綴秀院裡,王九娘子正氣嘟嘟地和二夫人杜氏告狀。
“阿孃,四哥心裡根本就沒有我這個妹妹,他給柳蘅捎禮物都不給我帶禮物。”王映華在冀州王氏這一支的小娘子裡排行第九,乃是二夫人杜氏嫡出的獨女,自然是備受寵愛的。只是小娘子之間素來喜歡攀比,總覺得眾人都捧著柳蘅這個表妹,故而時常同柳蘅拌嘴較勁。故而這才聽說兄長王卓只給柳蘅禮物了,便氣不過來杜氏面前告狀了。

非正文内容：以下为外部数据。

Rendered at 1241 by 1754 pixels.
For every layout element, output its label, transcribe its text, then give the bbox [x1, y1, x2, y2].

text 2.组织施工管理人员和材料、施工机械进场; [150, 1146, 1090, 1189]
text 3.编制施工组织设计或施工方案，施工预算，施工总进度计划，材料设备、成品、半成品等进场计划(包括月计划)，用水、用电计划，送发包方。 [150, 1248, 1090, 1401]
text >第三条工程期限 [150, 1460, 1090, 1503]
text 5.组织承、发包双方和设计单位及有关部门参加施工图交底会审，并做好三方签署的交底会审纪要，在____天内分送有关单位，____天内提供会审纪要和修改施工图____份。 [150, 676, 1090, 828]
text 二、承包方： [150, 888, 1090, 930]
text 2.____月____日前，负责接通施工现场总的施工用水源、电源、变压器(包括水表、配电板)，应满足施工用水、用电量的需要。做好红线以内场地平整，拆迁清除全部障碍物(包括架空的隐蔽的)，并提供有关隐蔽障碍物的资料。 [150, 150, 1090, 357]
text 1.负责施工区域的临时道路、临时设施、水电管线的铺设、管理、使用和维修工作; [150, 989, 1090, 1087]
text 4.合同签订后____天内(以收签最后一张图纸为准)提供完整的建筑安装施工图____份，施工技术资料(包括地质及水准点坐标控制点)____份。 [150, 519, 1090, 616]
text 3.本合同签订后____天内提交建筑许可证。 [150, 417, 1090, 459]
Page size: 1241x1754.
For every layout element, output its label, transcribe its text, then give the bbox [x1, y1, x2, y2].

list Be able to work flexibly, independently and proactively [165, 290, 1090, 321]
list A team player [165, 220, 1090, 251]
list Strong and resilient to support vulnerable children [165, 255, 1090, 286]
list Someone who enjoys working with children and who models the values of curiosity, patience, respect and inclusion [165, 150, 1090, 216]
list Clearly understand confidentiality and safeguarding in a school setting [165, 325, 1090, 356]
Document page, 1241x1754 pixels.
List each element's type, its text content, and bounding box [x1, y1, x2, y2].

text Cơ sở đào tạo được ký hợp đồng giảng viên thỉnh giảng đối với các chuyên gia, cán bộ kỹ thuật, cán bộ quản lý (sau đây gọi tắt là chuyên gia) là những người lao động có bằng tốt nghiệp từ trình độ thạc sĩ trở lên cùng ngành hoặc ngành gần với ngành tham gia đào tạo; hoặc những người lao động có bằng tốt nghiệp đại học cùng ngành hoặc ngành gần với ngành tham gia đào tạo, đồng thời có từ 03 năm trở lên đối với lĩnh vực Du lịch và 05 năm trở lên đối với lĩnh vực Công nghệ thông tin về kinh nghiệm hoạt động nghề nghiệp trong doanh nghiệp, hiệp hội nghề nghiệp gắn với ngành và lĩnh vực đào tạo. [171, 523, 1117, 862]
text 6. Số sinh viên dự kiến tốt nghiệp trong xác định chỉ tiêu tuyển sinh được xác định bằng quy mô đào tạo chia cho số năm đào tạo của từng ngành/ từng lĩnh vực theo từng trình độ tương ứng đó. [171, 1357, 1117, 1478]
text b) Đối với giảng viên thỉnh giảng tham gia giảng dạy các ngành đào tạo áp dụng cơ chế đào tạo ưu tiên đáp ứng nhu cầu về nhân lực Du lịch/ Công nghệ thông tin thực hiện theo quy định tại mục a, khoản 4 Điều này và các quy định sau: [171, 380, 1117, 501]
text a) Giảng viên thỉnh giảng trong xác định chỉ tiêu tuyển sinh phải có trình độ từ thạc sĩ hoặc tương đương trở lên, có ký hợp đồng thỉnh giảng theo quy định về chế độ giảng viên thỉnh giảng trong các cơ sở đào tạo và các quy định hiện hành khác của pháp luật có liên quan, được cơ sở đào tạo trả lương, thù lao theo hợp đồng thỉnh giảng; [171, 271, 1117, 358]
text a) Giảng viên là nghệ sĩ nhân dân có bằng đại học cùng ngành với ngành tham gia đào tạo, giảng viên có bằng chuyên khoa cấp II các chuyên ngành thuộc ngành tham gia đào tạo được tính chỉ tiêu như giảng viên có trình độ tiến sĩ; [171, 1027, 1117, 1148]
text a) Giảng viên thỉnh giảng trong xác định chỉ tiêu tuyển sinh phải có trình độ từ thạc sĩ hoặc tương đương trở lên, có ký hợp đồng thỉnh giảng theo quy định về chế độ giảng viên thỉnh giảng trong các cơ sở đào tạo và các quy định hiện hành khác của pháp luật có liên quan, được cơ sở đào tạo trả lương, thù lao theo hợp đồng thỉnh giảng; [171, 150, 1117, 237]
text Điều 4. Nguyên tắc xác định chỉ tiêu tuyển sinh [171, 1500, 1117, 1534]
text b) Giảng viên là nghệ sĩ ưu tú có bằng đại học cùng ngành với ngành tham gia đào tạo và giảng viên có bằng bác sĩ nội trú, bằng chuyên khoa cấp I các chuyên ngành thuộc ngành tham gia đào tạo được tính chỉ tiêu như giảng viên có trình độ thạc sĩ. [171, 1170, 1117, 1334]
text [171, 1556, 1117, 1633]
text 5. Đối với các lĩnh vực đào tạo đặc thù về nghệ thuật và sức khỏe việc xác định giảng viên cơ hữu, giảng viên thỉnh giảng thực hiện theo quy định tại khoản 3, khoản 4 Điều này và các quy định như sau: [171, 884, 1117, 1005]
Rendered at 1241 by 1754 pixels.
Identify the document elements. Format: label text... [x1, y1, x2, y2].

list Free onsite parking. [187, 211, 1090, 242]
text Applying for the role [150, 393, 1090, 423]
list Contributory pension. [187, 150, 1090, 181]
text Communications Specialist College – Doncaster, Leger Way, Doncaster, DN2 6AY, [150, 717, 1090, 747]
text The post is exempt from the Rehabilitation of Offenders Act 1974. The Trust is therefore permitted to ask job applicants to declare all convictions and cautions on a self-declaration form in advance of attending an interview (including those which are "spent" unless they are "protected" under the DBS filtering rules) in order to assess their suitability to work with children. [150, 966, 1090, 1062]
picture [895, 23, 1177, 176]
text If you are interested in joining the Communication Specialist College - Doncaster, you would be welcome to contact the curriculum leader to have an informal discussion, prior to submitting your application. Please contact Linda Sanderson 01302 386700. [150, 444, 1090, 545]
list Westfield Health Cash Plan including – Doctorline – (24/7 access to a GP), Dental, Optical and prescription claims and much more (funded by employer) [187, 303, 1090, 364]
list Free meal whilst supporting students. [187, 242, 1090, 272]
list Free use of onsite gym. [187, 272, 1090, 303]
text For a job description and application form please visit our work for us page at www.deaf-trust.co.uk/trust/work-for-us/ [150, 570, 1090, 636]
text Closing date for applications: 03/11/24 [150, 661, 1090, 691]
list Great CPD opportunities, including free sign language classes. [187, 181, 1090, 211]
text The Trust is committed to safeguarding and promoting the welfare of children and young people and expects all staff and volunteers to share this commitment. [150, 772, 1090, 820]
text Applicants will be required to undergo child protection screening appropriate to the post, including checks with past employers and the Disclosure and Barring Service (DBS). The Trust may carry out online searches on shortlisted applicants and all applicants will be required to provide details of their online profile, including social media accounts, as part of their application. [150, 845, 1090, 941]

杜氏出身京兆杜氏,雖不及王謝崔李一等士族豪門,卻也是郡望大族,心裡雖有了想法,臉上卻是半點不露,輕聲斥責王映華道:“九娘!說了多少次了,柳蘅是你表妹,你做姐姐的,該心胸開闊禮讓姐妹才是。如此斤斤計較,哪裡有我王氏女郎的風範?你這就回房去將族規給抄寫一遍。”
王映華看杜氏還是斥責自己,眼淚珠子就在眼眶裡打轉,心裡委屈極了,跺了跺腳,哭叫道:“阿孃真是太偏心了!到底我是您女兒還是柳蘅是呀?”說完就跑了。
杜氏氣得不輕,心裡卻是又有些悔意,連忙對一邊的婆子郭媼道:“九娘素來敬重你,你去勸勸她。蘅娘最多在咱們家住半年而已,以後便是想見也難了,姐妹之間,難得的緣分,好好相處才是正理。”
郭媼忙應了,“夫人放心,老奴這就去勸勸九娘。夫人也別生九孃的氣了,她只是太好強了。倒是四郎那裡,若是真了對柳娘子有了心,只怕鬧得不好呢。”
杜氏點頭道:“我知道了,你去吧。”
待郭媼離去了,杜氏的臉色才沉了下來,喊過素來倚重的婢女立春道:“四郎給蘅娘送禮之事,你可知曉了?怎麼不報於我知曉?還是我這些日子對你們太過放縱了,讓你們不把我放在眼裡了?若是真有什麼,你們也不必再留在府中了!”
立春忙跪下道:“夫人息怒,並非是婢子瞞著夫人,而是婢子等見四郎君並非像是對柳娘子生了意。四郎君前日給柳娘子送的只是外頭不值什麼錢的小玩意,還說是對柳娘子將《春日泛舟圖》出借的謝禮。”